Information Commissioner tells Queensland Police to get in line

The performance review report by Information Commissioner Julie Kinross on Queensland Police Service compliance with the Right to Information and Information Privacy acts is making news, particularly her recommendation that QPS better utilise a wealth of information assets for community as well as more traditional purposes.The report singles out the current dearth of published crime statistics recommending  on-line publication rather than an annual statistical review, to inform local communities and promote engagement with the police. QPS failure to attach priority to strategic information management was indicative of a general lack of appreciation of the objects of the RTI act.

The review report provides a valuable template for assessing agency performance in any jurisdiction, focussing on:
  • agency governance (leadership, governance mechanisms, information management including pro-active identification and release of information holdings, policies,procedures, delegations and roles and responsibilities of key personnel and training)
  • agency community consultation and engagement strategies (this included contact with a group of stakeholders identified by the Information Commissioner not QPS, and must have come as something of a surprise to those involved)
  • the adoption of push model strategies, for example, publication schemes, disclosure logs and administrative access schemes
  •  compliance with legislative based requirements of the RTI and IP Acts for handling access and amendment applications; and
  •  accountability and performance measurement systems.
The report notes QPS has ticked many compliance boxes such as having an information champion and an information steering committee, and has made progress on implementation in a number of respects. But the strong message is that the sleeves need to be rolled up regarding practical steps to lift the game to publish more information and improve processing of applications. The report doesn't give a rating but it's a "C" at best, noting many significant weaknesses and non-compliance in the way things are done. Some of the 28 recommendations gave QPS two weeks to get things sorted.  All recommendations are supported by QPS with those for immediate attention already actioned (Appendix 6). 

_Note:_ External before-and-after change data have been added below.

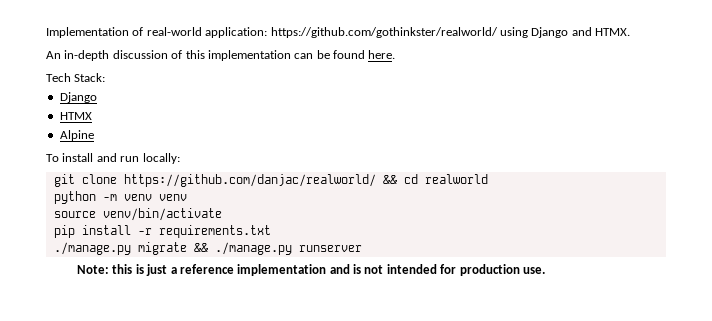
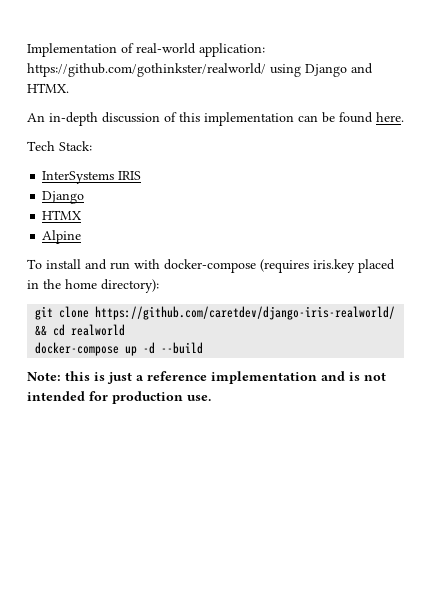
(106, 77) none -> [42,171,142,184] // InterSystems IRIS
[142,153,180,164] locally: -> [134,259,395,273] [27,279,159,293] with docker-compose (requires iris.key placed in the home directory):
[123,174,376,187] https://github.com/danjac/realworld/ -> [95,306,396,320] https://github.com/caretdev/django-iris-realworld/
[53,191,187,204] [53,208,222,221] [53,225,271,238] [53,242,362,255] python -m venv venv // source venv/bin/activate // pip install -r requirements.txt // ./manage.py migrate && ./manage.py runserver -> [35,342,204,356] docker-compose up -d --build

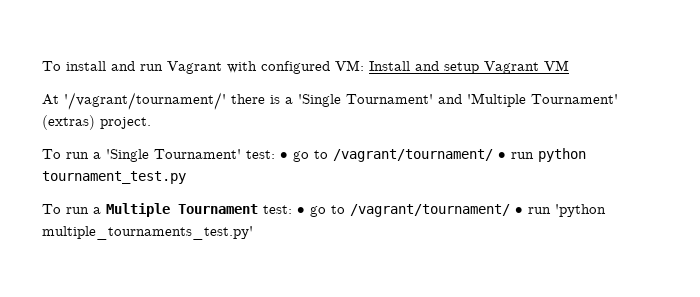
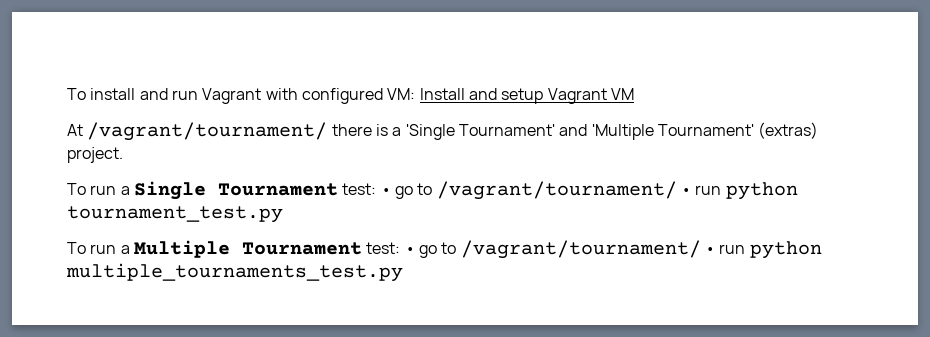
[64,92,226,110] '/vagrant/tournament/' -> [87,122,328,141] /vagrant/tournament/
[106,149,241,162] 'Single Tournament' -> [133,181,338,200] Single Tournament
[555,204,606,217] [42,226,253,240] 'python multiple_tournaments_test.py' -> [749,241,822,259] [66,263,403,282] python multiple_tournaments_test.py

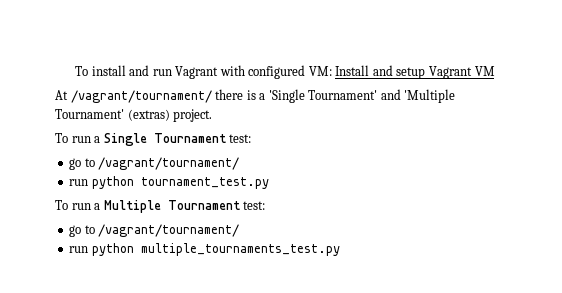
[380,181,691,200] • go to /vagrant/tournament/ • -> [69,157,240,170] // go to /vagrant/tournament/ //
[404,240,715,259] • go to /vagrant/tournament/ • -> [69,224,240,237] // go to /vagrant/tournament/ //

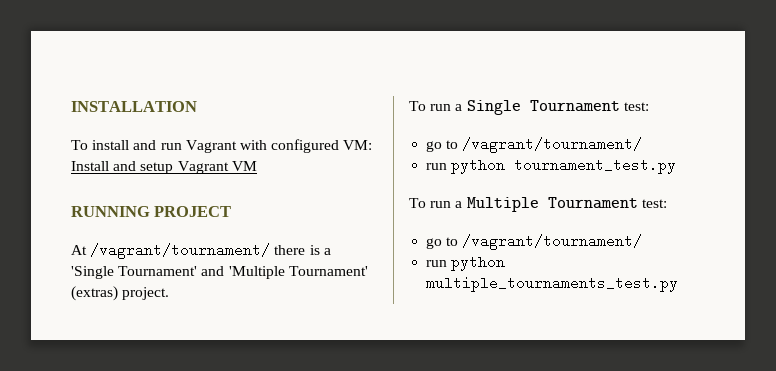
(75, 71) none -> [71,101,197,112] INSTALLATION //
(495, 71) none -> [71,206,232,217] // RUNNING PROJECT

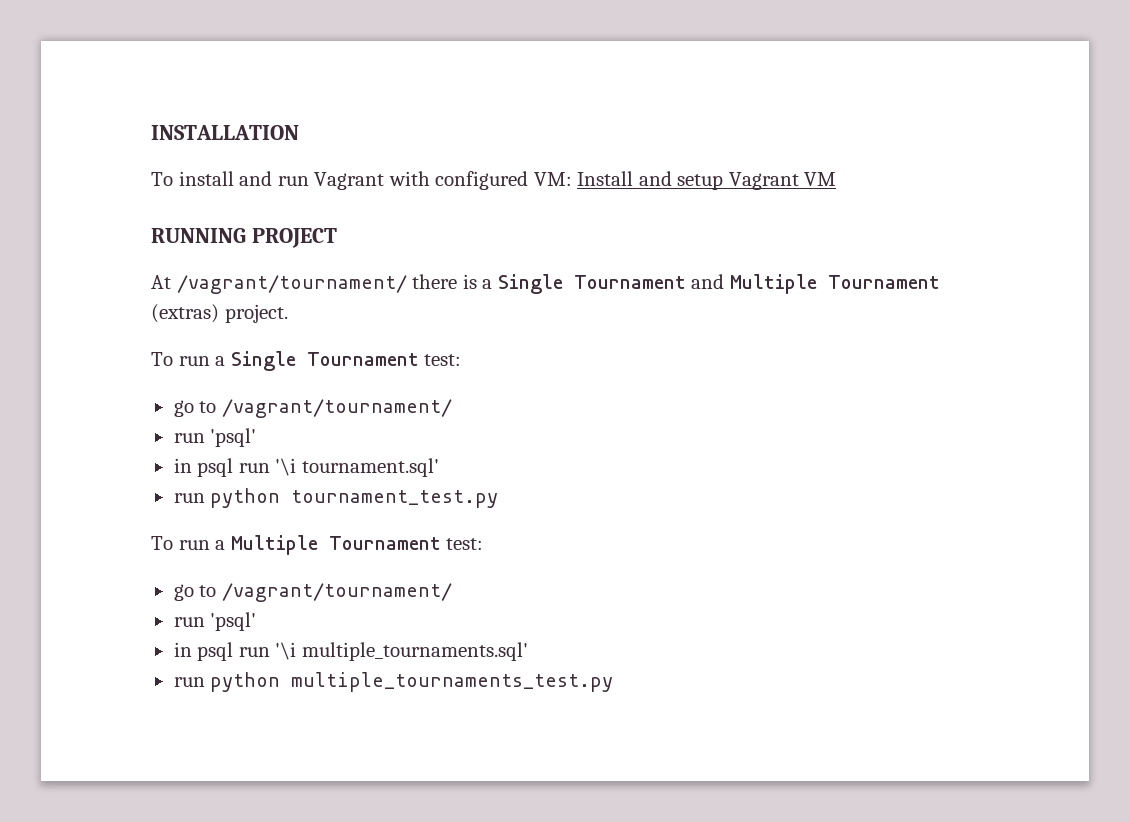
[71,266,368,279] 'Single Tournament' and 'Multiple Tournament' -> [497,274,940,294] Single Tournament and Multiple Tournament
(643, 145) none -> [173,428,257,447] [173,458,439,477] // run 'psql' // in psql run '\i tournament.sql'
(643, 242) none -> [173,612,257,631] [173,642,528,661] // run 'psql' // in psql run '\i multiple_tournaments.sql'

The polite but firm and steely tone is a contrast in some respects with the NSW Information Commissioner's report in July on compliance with the corresponding law by the NSW Police Force. While that report reached a similar conclusion-that the police could and should do much better- urgency was missing and police responses to some recommendations amounted to telling the Commissioner to go jump.

1 comment:

  1. Anonymous10:49 am


    The NSW Information Commissioner needs to take a much tougher line with agencies who now have had significant time to become compliant with the GIPA Act.

    Anectdotal evidence I have seen would suggest that some agencies are engaging in a game of deliberately frustrating applicants in the hope that they give up along the way.

    Unlike its predecessor, the GIPA Act contains penalties for those who do not handle applications in accordance with the Act. It's time for these penalties to be used.